Challenging wills where the testator may have lost capacity
In certain circumstances, it is possible to have a will declared invalid by a Court. BRM Dispute Resolution Director Lewis Hastie shares his expert insights into challenging wills where the testator may have lost capacity.
One of the bases on which the validity of a will may be challenged arises is if it can be proven that the person who made the will (the testator) lacked “testamentary capacity” at the time.
It is not uncommon for people to make a will later in life, or when they have been diagnosed with a life-threatening illness. This can open the door to a possible challenge from a close relative or someone else who expected to inherit from the Deceased and did not.
The two starting principles are that capacity is a time and decision-specific concept, and a person is presumed to have capacity unless proven otherwise. For example, it is possible for someone to have the capacity to make decisions about where they should live and who they should spend time with, but not to make big financial decisions.
When it comes to wills, the 1870 decision in Banks v Goodfellow established the specific four-part test for “testamentary capacity” which provides that the testator has capacity if they:
- Understand the act of making a will and the effects of doing so;
- Understand and appreciate the extent of their estate which they are “disposing of” in the will;
- Appreciate any claims that close relatives and friends may have against their estate; and
- Are free of any “disorder of the mind” which will impair or influence the above factors.
Solicitors and will writers do have a responsibility to ensure that when they receive instructions to make a new will, they take steps to satisfy themselves that the testator has capacity.
Ordinarily, they are expected to apply the “golden rule”, established in the historic case of Kenward v Adams which provides that where the testator is elderly or has been ill, the will should be witnessed or approved by a medical practitioner qualified to assess capacity.
Ordinarily, the minimum requirement is for the will writer to ask the testator to obtain a capacity report from their GP before the will is executed.
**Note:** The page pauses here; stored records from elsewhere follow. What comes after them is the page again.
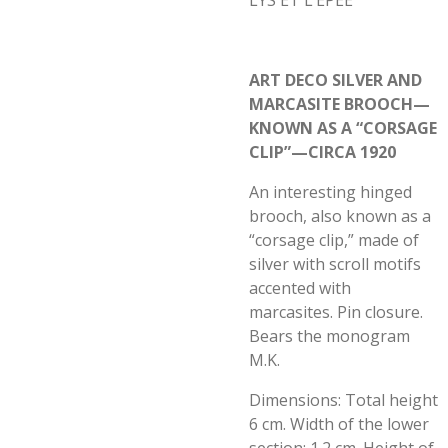
LYS ET L’EPEE
ART DECO SILVER AND
MARCASITE BROOCH—
KNOWN AS A “CORSAGE
CLIP”—CIRCA 1920
An interesting hinged
brooch, also known as a
“corsage clip,” made of
silver with scroll motifs
accented with
marcasites. Pin closure.
Bears the monogram
M.K.
Dimensions: Total height
6 cm. Width of the lower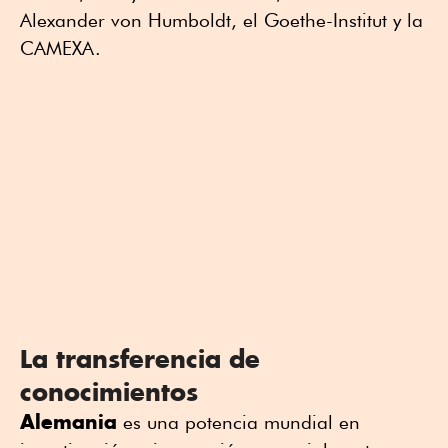
Alexander von Humboldt, el Goethe-Institut y la
CAMEXA.
La transferencia de
conocimientos
Alemania
es una potencia mundial en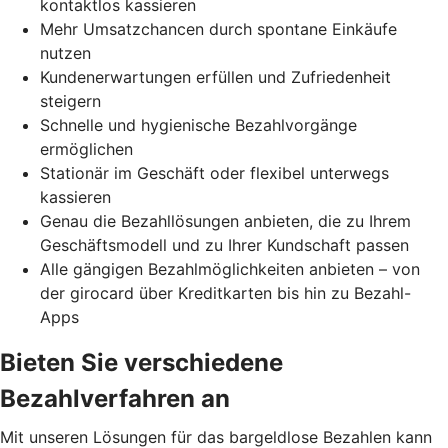
kontaktlos kassieren
Mehr Umsatzchancen durch spontane Einkäufe
nutzen
Kundenerwartungen erfüllen und Zufriedenheit
steigern
Schnelle und hygienische Bezahlvorgänge
ermöglichen
Stationär im Geschäft oder flexibel unterwegs
kassieren
Genau die Bezahllösungen anbieten, die zu Ihrem
Geschäftsmodell und zu Ihrer Kundschaft passen
Alle gängigen Bezahlmöglichkeiten anbieten – von
der girocard über Kreditkarten bis hin zu Bezahl-
Apps
Bieten Sie verschiedene
Bezahlverfahren an
Mit unseren Lösungen für das bargeldlose Bezahlen kann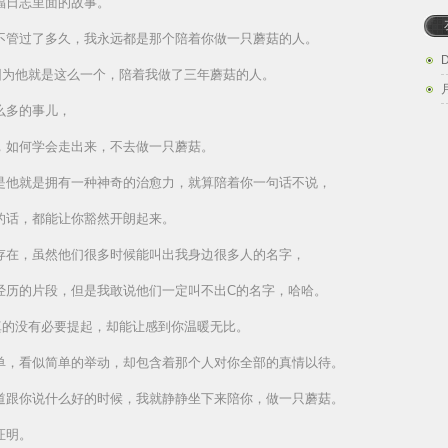
福日志里面的故事。
不管过了多久，我永远都是那个陪着你做一只蘑菇的人。
因为他就是这么一个，陪着我做了三年蘑菇的人。
么多的事儿，
，如何学会走出来，不去做一只蘑菇。
是他就是拥有一种神奇的治愈力，就算陪着你一句话不说，
的话，都能让你豁然开朗起来。
存在，虽然他们很多时候能叫出我身边很多人的名字，
经历的片段，但是我敢说他们一定叫不出C的名字，哈哈。
真的没有必要提起，却能让感到你温暖无比。
单，看似简单的举动，却包含着那个人对你全部的真情以待。
道跟你说什么好的时候，我就静静坐下来陪你，做一只蘑菇。
证明。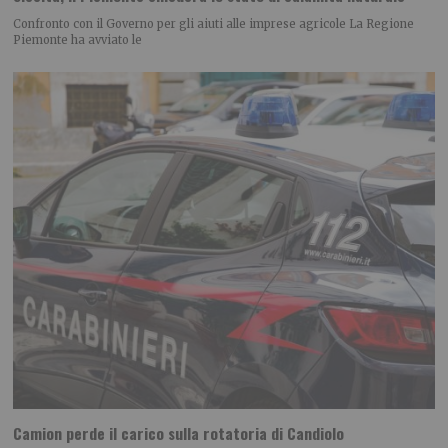
Confronto con il Governo per gli aiuti alle imprese agricole La Regione
Piemonte ha avviato le
Camion perde il carico sulla rotatoria di Candiolo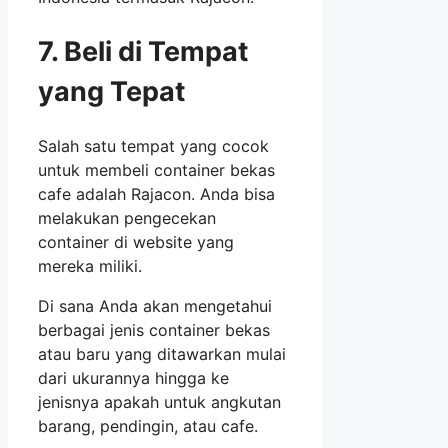
7. Beli di Tempat
yang Tepat
Salah satu tempat yang cocok
untuk membeli container bekas
cafe adalah Rajacon. Anda bisa
melakukan pengecekan
container di website yang
mereka miliki.
Di sana Anda akan mengetahui
berbagai jenis container bekas
atau baru yang ditawarkan mulai
dari ukurannya hingga ke
jenisnya apakah untuk angkutan
barang, pendingin, atau cafe.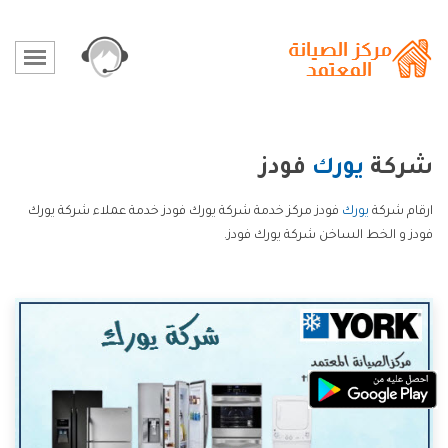
شركة
يورك
فودز
ارقام شركة
يورك
فودز مركز خدمة شركة يورك فودز خدمة عملاء شركة يورك
فودز و الخط الساخن شركة يورك فودز.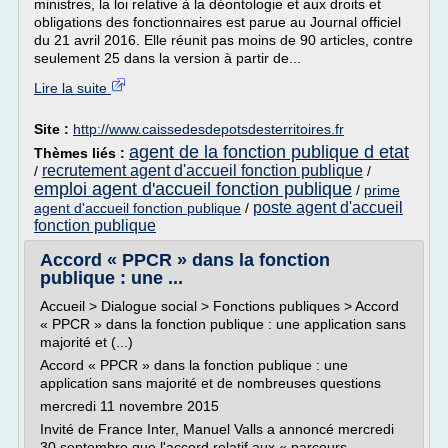
ministres, la loi relative à la déontologie et aux droits et
obligations des fonctionnaires est parue au Journal officiel
du 21 avril 2016. Elle réunit pas moins de 90 articles, contre
seulement 25 dans la version à partir de...
Lire la suite
Site :
http://www.caissedesdepotsdesterritoires.fr
agent de la fonction publique d etat
Thèmes liés :
recrutement agent d'accueil fonction publique
/
/
emploi agent d'accueil fonction publique
/
prime
poste agent d'accueil
agent d'accueil fonction publique
/
fonction publique
Accord « PPCR » dans la fonction
publique : une ...
Accueil > Dialogue social > Fonctions publiques > Accord
« PPCR » dans la fonction publique : une application sans
majorité et (...)
Accord « PPCR » dans la fonction publique : une
application sans majorité et de nombreuses questions
mercredi 11 novembre 2015
Invité de France Inter, Manuel Valls a annoncé mercredi
30 septembre que l'accord relatif aux « parcours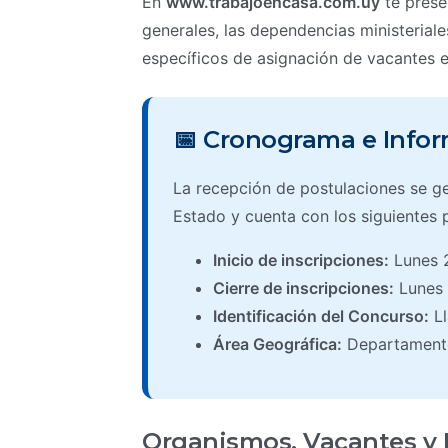
En
www.trabajoencasa.com.uy
te prese
generales, las dependencias ministeriales 
específicos de asignación de vacantes es
📅 Cronograma e Infor
La recepción de postulaciones se ges
Estado y cuenta con los siguientes 
Inicio de inscripciones:
Lunes 
Cierre de inscripciones:
Lunes 
Identificación del Concurso:
Ll
Área Geográfica:
Departamento
Organismos, Vacantes y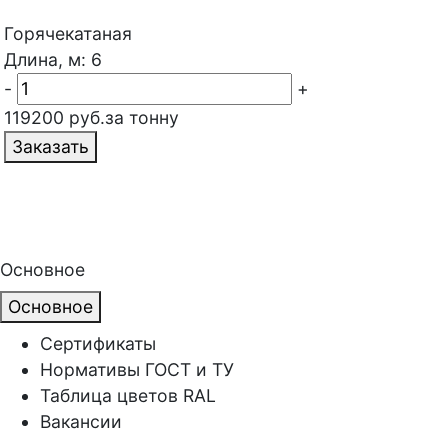
Горячекатаная
Длина, м: 6
-
+
119200 руб.за тонну
Заказать
Основное
Основное
Сертификаты
Нормативы ГОСТ и ТУ
Таблица цветов RAL
Вакансии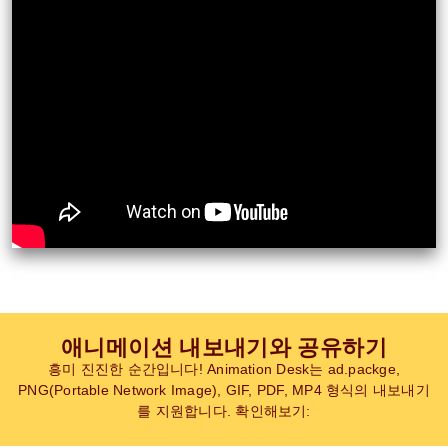
애니메이션 내보내기와 공유하기
흥미 진진한 순간입니다! Animation Desk는 ad.packge,
PNG(Portable Network Image), GIF, PDF, MP4 형식의 내보내기
를 지원합니다. 확인해보기: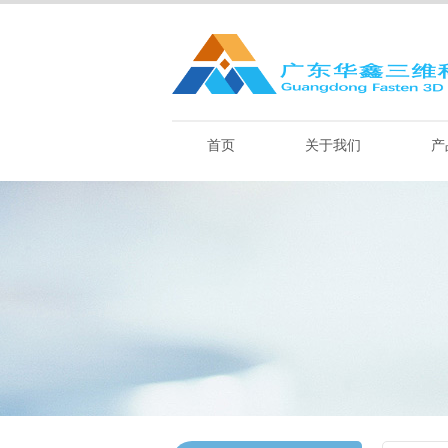
首页
关于我们
产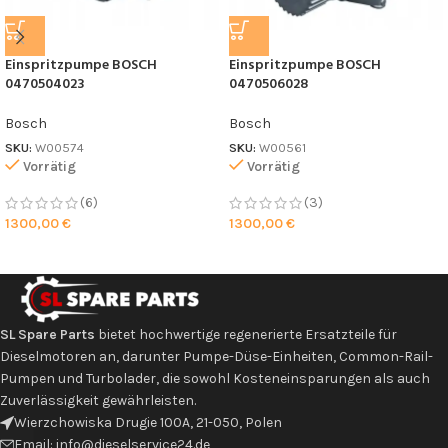
Einspritzpumpe BOSCH
Einspritzpumpe BOSCH
0470504023
0470506028
Bosch
Bosch
SKU:
W00574
SKU:
W00561
Vorrätig
Vorrätig
(6)
(3)
1300,00
€
1300,00
€
SL Spare Parts
bietet hochwertige regenerierte Ersatzteile für
Dieselmotoren an, darunter Pumpe-Düse-Einheiten, Common-Rail-
Pumpen und Turbolader, die sowohl Kosteneinsparungen als auch
Zuverlässigkeit gewährleisten.
Wierzchowiska Drugie 100A, 21-050, Polen
Email: info@dieselservice24.de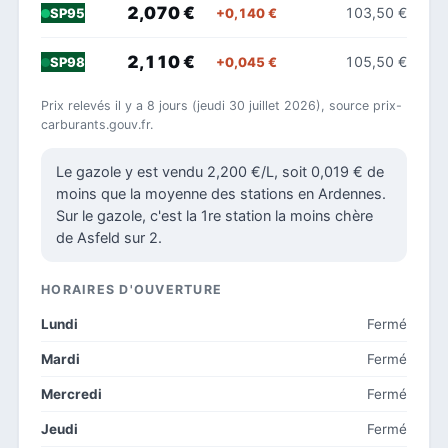
2,070 €
103,50 €
+0,140 €
SP95
2,110 €
105,50 €
+0,045 €
SP98
Prix relevés il y a 8 jours (jeudi 30 juillet 2026), source prix-
carburants.gouv.fr.
Le gazole y est vendu 2,200 €/L, soit 0,019 € de
moins que la moyenne des stations en Ardennes.
Sur le gazole, c'est la 1re station la moins chère
de Asfeld sur 2.
HORAIRES D'OUVERTURE
Lundi
Fermé
Mardi
Fermé
Mercredi
Fermé
Jeudi
Fermé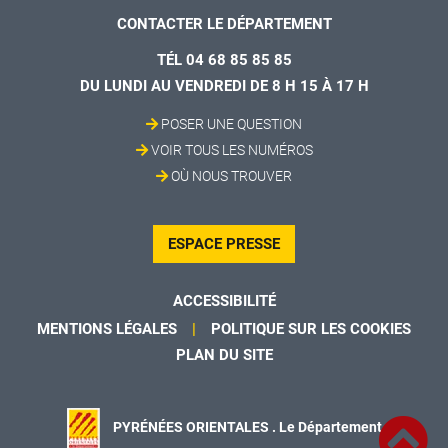
CONTACTER LE DÉPARTEMENT
TÉL 04 68 85 85 85
DU LUNDI AU VENDREDI DE 8 H 15 À 17 H
POSER UNE QUESTION
VOIR TOUS LES NUMÉROS
OÙ NOUS TROUVER
ESPACE PRESSE
ACCESSIBILITÉ
MENTIONS LÉGALES
POLITIQUE SUR LES COOKIES
PLAN DU SITE
PYRÉNÉES ORIENTALES . Le Département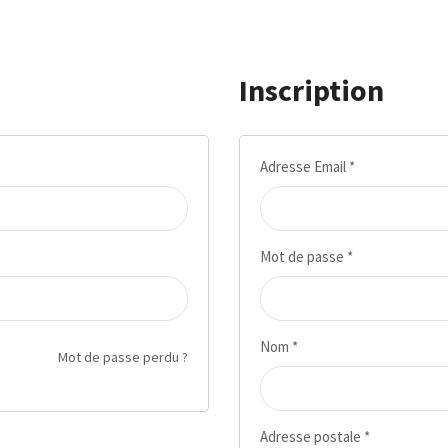
Inscription
Adresse Email
*
Mot de passe
*
Nom
*
Mot de passe perdu ?
Adresse postale
*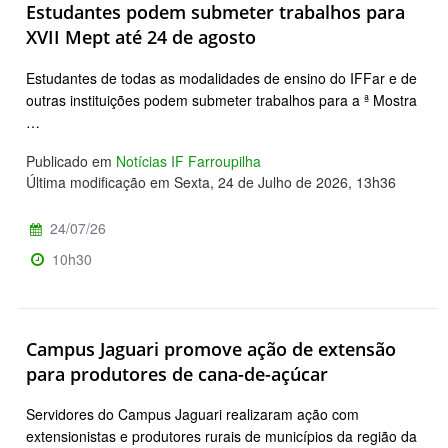
Estudantes podem submeter trabalhos para
XVII Mept até 24 de agosto
Estudantes de todas as modalidades de ensino do IFFar e de
outras instituições podem submeter trabalhos para a ª Mostra
…
Publicado em
Notícias IF Farroupilha
Última modificação em Sexta, 24 de Julho de 2026, 13h36
24/07/26
10h30
Campus Jaguari promove ação de extensão
para produtores de cana-de-açúcar
Servidores do Campus Jaguari realizaram ação com
extensionistas e produtores rurais de municípios da região da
If the golden rule is not followed, it does not mean the will is invalid, but it does render the will more vulnerable to a claim.
Sometimes it is not enough simply to seek a GP’s report if the testator is exhibiting specific symptoms. In Boast v Ballardi & Others [2022] EWHC 1533 (Ch), a firm of solicitors was criticised for failing to sufficiently investigate concerns over a testator’s capacity.
The client in this case was exhibiting paranoid delusions which directly fed into his decision to make a new will excluding certain individuals. However, this is not to be conflated with making an unwise decision – the Mental Capacity Act 2005 provides that an individual does not lack capacity because their judgment is poor or questionable.
If you believe that a will could be invalid owing to the testator lacking capacity, you still have the burden of proving this to be the case. The steps that a claimant usually needs to take to go about proving their claim are:
- Seeking the release of the solicitor’s or will writer’s file and notes to see whether the will drafted met the client, whether the instructions given were rational and whether enquiries were made about capacity;
- Obtaining the Deceased’s medical records and looking for evidence of any condition they were suffering from;
- Putting the medical records before an expert psychiatrist who may be able to give a retrospective capacity report; and
- Obtaining accounts from witnesses who knew the Deceased at around the time and can report on his/her state of health.
Some or all of the above can be enough for a will to be successfully challenged on the basis of incapacity, and the result will be that any previous will made by the testator will become valid, or if there was none, the rules of intestacy (automatic inheritance) will apply.